WORK TO BE COMPLETED:
Count the lines in the records below that contain the string "slice", matching case exactly, and reply with only that number.

----- RECORDS TO USE -----

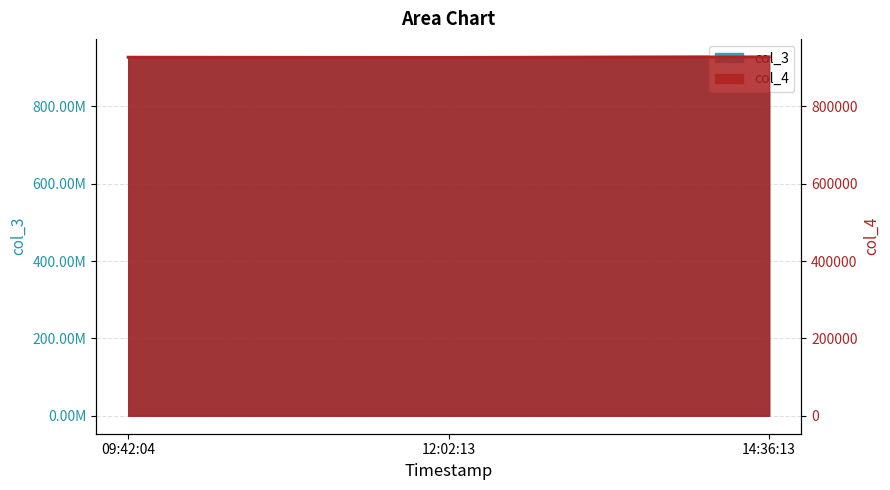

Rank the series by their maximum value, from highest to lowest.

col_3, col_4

-----
----- RECORDS TO USE -----

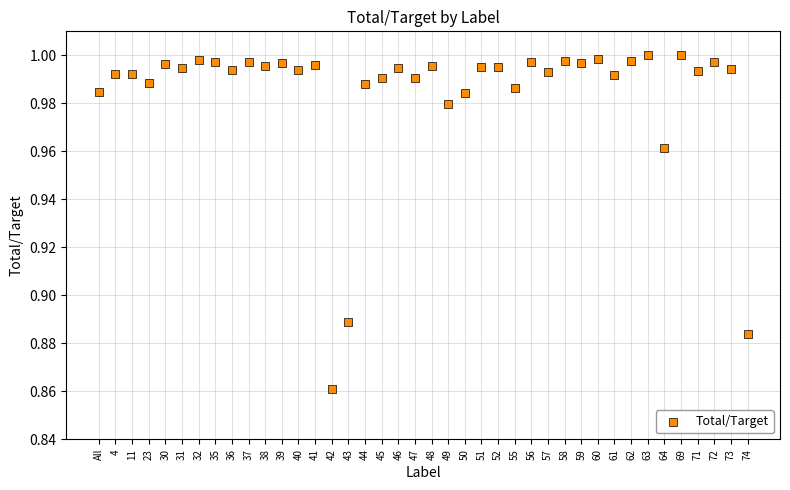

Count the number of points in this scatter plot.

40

-----
----- RECORDS TO USE -----

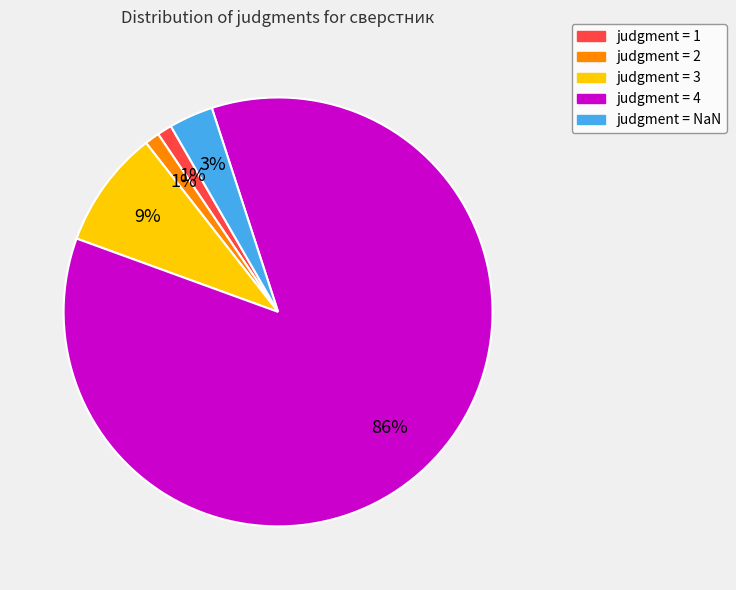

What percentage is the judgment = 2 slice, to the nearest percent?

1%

-----

RESPONSE:
1